TULSA, Okla. -- — No matter who they voted for in November, the consensus in Tulsa seems to be many are looking for improvements, with everything from government spending to road conditions.
"I think we kind of live behind in our infrastructure, I think as far as our roads, especially around Tulsa Oklahoma... we're a little bit behind. It seems like we get something finished about the time we need it to be bigger. So I think our infrastructure is behind the times," small business owner Paul Harris said.
From everyone 2 Works for You spoke with, both those who voted for and against the governor-elect said they believe new leadership can make way for positive changes.

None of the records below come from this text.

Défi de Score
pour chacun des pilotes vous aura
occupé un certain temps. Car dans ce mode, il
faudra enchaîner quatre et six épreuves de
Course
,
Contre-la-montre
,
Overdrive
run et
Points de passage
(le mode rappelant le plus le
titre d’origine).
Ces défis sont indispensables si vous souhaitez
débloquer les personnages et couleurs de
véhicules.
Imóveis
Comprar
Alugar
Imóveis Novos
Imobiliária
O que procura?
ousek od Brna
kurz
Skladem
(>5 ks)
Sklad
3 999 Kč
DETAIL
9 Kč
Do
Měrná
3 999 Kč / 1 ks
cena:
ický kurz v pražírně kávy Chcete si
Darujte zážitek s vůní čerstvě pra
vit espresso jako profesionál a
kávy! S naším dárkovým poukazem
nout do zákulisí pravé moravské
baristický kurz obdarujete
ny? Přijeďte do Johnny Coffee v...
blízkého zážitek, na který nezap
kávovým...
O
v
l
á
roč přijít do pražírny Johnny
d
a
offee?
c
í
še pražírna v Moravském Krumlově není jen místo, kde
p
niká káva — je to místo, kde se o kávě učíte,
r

"I think I'm a little bit more hopeful because it seems like he's looking at other states and trying to figure out what they do that's right and I'm hoping he can kind of bridge the gap with education specifically," Rebekah Heinz said.

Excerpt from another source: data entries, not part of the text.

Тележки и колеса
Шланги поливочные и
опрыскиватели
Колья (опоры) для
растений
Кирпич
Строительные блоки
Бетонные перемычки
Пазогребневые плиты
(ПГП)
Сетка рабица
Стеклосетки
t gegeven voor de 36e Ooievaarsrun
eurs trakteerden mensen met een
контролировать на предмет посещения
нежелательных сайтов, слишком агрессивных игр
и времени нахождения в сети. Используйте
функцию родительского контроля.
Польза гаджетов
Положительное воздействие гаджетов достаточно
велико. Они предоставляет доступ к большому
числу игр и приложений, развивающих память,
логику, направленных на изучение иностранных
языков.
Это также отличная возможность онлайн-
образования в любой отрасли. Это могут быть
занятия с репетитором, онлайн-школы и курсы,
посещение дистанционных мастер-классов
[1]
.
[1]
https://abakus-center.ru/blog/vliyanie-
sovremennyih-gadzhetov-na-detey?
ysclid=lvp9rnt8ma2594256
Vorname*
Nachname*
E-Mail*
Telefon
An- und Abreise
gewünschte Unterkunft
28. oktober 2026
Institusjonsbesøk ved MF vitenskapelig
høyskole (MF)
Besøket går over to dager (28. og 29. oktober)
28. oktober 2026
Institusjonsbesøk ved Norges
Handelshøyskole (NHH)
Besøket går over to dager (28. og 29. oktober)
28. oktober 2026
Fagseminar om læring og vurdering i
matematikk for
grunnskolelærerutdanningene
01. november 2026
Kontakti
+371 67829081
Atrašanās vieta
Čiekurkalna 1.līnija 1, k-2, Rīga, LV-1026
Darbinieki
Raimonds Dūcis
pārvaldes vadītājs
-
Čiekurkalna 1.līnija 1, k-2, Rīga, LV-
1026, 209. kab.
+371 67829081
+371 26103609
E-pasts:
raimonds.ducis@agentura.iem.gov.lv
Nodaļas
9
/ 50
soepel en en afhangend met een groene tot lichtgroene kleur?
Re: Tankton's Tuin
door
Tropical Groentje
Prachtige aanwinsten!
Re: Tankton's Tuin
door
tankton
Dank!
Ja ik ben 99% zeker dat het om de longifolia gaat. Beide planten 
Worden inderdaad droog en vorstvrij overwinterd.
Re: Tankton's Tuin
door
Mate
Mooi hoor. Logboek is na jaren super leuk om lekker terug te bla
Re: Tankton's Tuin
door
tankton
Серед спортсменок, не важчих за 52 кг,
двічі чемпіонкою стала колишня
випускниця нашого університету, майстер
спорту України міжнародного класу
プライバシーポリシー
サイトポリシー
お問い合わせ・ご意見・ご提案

Coming out of the teacher walkout, this cause hits close to home for the Tulsa parent.
"My youngest, she's five going into kindergarten this coming year so trying to figure out should we go public or private... it's like the main thing on my mind right now," Heinz said.

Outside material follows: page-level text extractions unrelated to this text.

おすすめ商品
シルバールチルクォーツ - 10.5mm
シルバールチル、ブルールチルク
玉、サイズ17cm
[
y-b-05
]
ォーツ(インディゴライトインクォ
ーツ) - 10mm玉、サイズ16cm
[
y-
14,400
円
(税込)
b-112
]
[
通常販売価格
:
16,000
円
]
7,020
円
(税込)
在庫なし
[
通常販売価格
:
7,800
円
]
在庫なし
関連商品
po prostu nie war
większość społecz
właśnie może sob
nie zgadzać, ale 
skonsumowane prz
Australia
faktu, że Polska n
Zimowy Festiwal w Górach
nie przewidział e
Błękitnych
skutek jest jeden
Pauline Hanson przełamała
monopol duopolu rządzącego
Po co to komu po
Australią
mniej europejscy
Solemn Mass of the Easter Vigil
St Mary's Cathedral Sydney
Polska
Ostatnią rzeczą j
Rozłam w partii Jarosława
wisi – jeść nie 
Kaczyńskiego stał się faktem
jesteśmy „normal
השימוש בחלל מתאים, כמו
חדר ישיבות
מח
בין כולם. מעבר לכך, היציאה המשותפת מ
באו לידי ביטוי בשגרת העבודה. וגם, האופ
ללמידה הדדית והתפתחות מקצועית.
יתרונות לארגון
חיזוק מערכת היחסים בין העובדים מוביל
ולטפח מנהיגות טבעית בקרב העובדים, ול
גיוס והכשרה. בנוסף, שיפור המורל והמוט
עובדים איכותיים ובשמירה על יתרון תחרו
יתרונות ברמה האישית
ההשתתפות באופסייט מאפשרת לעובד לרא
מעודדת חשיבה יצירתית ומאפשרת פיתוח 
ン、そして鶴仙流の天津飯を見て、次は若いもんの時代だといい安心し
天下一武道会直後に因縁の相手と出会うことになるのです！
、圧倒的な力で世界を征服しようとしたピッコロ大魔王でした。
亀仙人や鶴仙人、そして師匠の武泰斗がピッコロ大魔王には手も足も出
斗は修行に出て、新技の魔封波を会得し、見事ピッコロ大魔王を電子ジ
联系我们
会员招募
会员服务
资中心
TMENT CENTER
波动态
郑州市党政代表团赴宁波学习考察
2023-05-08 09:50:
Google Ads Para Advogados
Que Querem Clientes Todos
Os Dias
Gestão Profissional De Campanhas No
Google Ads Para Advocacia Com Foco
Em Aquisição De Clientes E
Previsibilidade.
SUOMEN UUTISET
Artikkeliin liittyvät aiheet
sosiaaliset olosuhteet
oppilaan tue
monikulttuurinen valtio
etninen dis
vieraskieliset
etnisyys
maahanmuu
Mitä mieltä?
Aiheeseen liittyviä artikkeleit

Some said they're encouraged by the governor-elect's rhetoric to make Oklahoma a top ten state.
"I see Oklahoma as a magnet for a lot of business, for a lot of opportunity. I've been over in New Zealand for the last seven years. I'm excited about being back in our system here," Paul Brillhart said.
There is a rally planned at the capitol Monday morning organized by educators. They said the goal is to remind the governor that he works for the people.